- **Required action**
Reproduce the lines starting at the one containing "Enough about the" and ending at the one containing "this Python class.", swapping every "component" for "widget" and keeping all other text unchanged.

(Page-level text extractions)
======

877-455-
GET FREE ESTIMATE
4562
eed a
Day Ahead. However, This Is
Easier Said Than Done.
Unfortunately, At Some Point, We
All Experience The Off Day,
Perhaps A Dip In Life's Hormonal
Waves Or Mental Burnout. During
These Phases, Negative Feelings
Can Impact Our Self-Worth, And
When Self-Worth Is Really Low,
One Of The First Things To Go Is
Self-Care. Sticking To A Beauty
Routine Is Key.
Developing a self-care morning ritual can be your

======

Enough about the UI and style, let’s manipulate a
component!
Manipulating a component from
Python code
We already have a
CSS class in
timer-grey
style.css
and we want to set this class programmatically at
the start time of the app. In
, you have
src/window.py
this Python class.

======

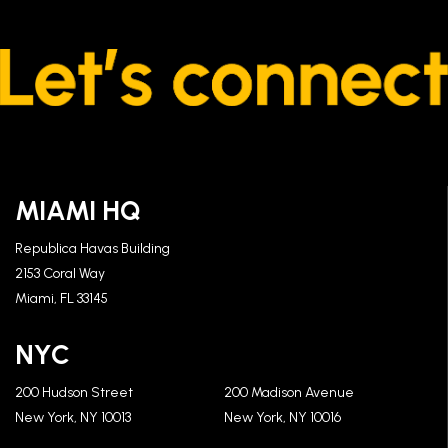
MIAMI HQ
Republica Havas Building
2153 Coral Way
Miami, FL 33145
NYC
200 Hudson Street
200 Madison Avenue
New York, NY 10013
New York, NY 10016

======

- **Exercise answer**
Enough about the UI and style, let’s manipulate a
widget!
Manipulating a widget from
Python code
We already have a
CSS class in
timer-grey
style.css
and we want to set this class programmatically at
the start time of the app. In
, you have
src/window.py
this Python class.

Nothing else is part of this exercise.